Formally, this Multi-Robot Task Allocation (MRTA) problem generalizes the Heterogeneous Fleet Vehicle Routing Problem with Time Windows (HF-VRPTW) [
5], which is NP-hard. Existing solution approaches present a fundamental and unsatisfactory trade-off. Metaheuristic solvers such as Adaptive Large Neighborhood Search (ALNS) [
13,
14] deliver high-quality solutions but require seconds to minutes of computation, precluding deployment in real-time re-allocation cycles. Simple heuristics (e.g., nearest-first assignment) offer sub-millisecond response but sacrifice 20–30% in solution quality. The emerging field of Neural Combinatorial Optimization (NCO) [
16,
17] promises to bridge this gap by learning to produce near-optimal solutions in a single forward pass.
However, existing NCO architectures—including the Attention Model, POMO [
12], and recent generalizable solvers [
9,
10]—are fundamentally ill-equipped for heterogeneous warehouse MRTA because they lack: (a) mechanisms for modeling the distinct interaction semantics among heterogeneous robot types and diverse tasks; (b) architectural enforcement of hard constraints such as capacity limits, energy budgets, and zone accessibility [
18]; and (c) native support for the joint assignment-and-sequencing structure inherent in multi-robot allocation [
4]. Our experiments confirm this diagnosis: POMO, despite retraining on warehouse MRTA data, produces solutions with constraint violation rates exceeding 98%—rendering its outputs effectively unusable.

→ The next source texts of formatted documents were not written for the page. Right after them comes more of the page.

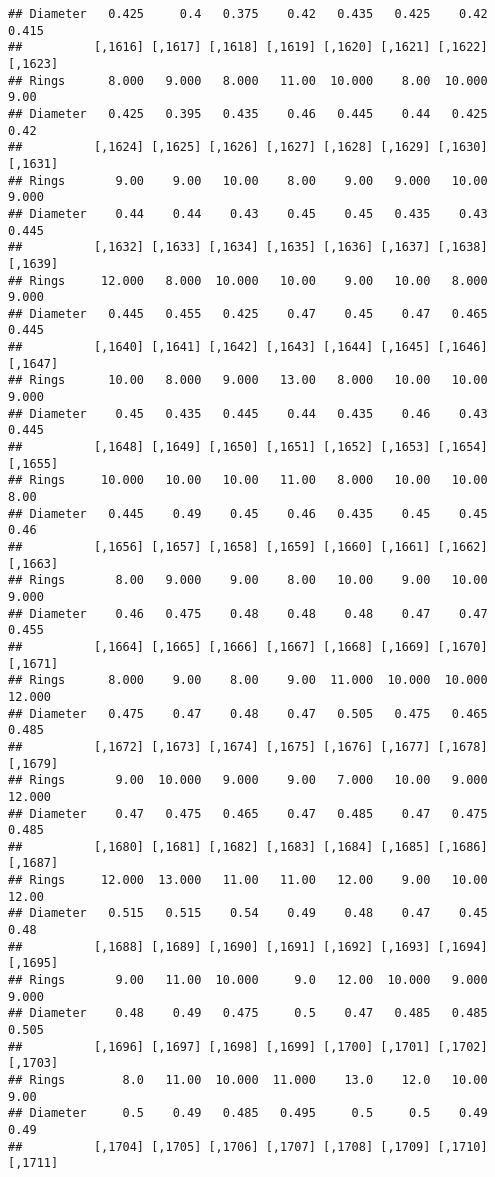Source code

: \documentclass[
]{article}
\begin{document}
\begin{verbatim}
## Diameter   0.425     0.4   0.375    0.42   0.435   0.425    0.42   0.415
##          [,1616] [,1617] [,1618] [,1619] [,1620] [,1621] [,1622] [,1623]
## Rings      8.000   9.000   8.000   11.00  10.000    8.00  10.000    9.00
## Diameter   0.425   0.395   0.435    0.46   0.445    0.44   0.425    0.42
##          [,1624] [,1625] [,1626] [,1627] [,1628] [,1629] [,1630] [,1631]
## Rings       9.00    9.00   10.00    8.00    9.00   9.000   10.00   9.000
## Diameter    0.44    0.44    0.43    0.45    0.45   0.435    0.43   0.445
##          [,1632] [,1633] [,1634] [,1635] [,1636] [,1637] [,1638] [,1639]
## Rings     12.000   8.000  10.000   10.00    9.00   10.00   8.000   9.000
## Diameter   0.445   0.455   0.425    0.47    0.45    0.47   0.465   0.445
##          [,1640] [,1641] [,1642] [,1643] [,1644] [,1645] [,1646] [,1647]
## Rings      10.00   8.000   9.000   13.00   8.000   10.00   10.00   9.000
## Diameter    0.45   0.435   0.445    0.44   0.435    0.46    0.43   0.445
##          [,1648] [,1649] [,1650] [,1651] [,1652] [,1653] [,1654] [,1655]
## Rings     10.000   10.00   10.00   11.00   8.000   10.00   10.00    8.00
## Diameter   0.445    0.49    0.45    0.46   0.435    0.45    0.45    0.46
##          [,1656] [,1657] [,1658] [,1659] [,1660] [,1661] [,1662] [,1663]
## Rings       8.00   9.000    9.00    8.00   10.00    9.00   10.00   9.000
## Diameter    0.46   0.475    0.48    0.48    0.48    0.47    0.47   0.455
##          [,1664] [,1665] [,1666] [,1667] [,1668] [,1669] [,1670] [,1671]
## Rings      8.000    9.00    8.00    9.00  11.000  10.000  10.000  12.000
## Diameter   0.475    0.47    0.48    0.47   0.505   0.475   0.465   0.485
##          [,1672] [,1673] [,1674] [,1675] [,1676] [,1677] [,1678] [,1679]
## Rings       9.00  10.000   9.000    9.00   7.000   10.00   9.000  12.000
## Diameter    0.47   0.475   0.465    0.47   0.485    0.47   0.475   0.485
##          [,1680] [,1681] [,1682] [,1683] [,1684] [,1685] [,1686] [,1687]
## Rings     12.000  13.000   11.00   11.00   12.00    9.00   10.00   12.00
## Diameter   0.515   0.515    0.54    0.49    0.48    0.47    0.45    0.48
##          [,1688] [,1689] [,1690] [,1691] [,1692] [,1693] [,1694] [,1695]
## Rings       9.00   11.00  10.000     9.0   12.00  10.000   9.000   9.000
## Diameter    0.48    0.49   0.475     0.5    0.47   0.485   0.485   0.505
##          [,1696] [,1697] [,1698] [,1699] [,1700] [,1701] [,1702] [,1703]
## Rings        8.0   11.00  10.000  11.000    13.0    12.0   10.00    9.00
## Diameter     0.5    0.49   0.485   0.495     0.5     0.5    0.49    0.49
##          [,1704] [,1705] [,1706] [,1707] [,1708] [,1709] [,1710] [,1711]

\end{verbatim}
\end{document}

This paper bridges this gap by proposing the Constraint-Aware Heterogeneous Transformer (CAHT), a lightweight neural architecture that addresses each of the above limitations through three targeted contributions:
(1) Dynamic feasibility masking (addressing limitation b). Hard constraint enforcement is embedded directly into the assignment decoder’s probability computation by setting infeasible robot–task scores to negative infinity before softmax normalization. This architectural mechanism reduces constraint violations by over 75 percentage points and improves objective values by 213% compared to unconstrained decoding—validating that constraint satisfaction in heterogeneous MRTA cannot be learned from data alone but must be structurally enforced [
18].
(2) Spatial-bias Transformer encoding for heterogeneous entities (addressing limitation a). The standard self-attention mechanism is augmented with a learned spatial proximity bias, enabling distance-dependent robot–task interaction modeling. Combined with type-specific input embeddings that distinguish robot categories, this design supports effective representation learning across heterogeneous entity types without requiring explicit graph construction.
(3) End-to-end assignment and sequencing (addressing limitation c). CAHT jointly produces task-to-robot assignments via a bilinear attention decoder and per-robot task execution orders via a GRU-based autoregressive decoder, eliminating the need for separate optimization stages.
Extensive experiments on a synthetic benchmark with ALNS-generated training labels demonstrate that CAHT achieves objective values within 7–13% of ALNS while being 29–91× faster, with strong generalization to unseen problem scales. The model contains only 0.82M parameters, positioning it as a practical candidate for edge-deployed real-time warehouse automation.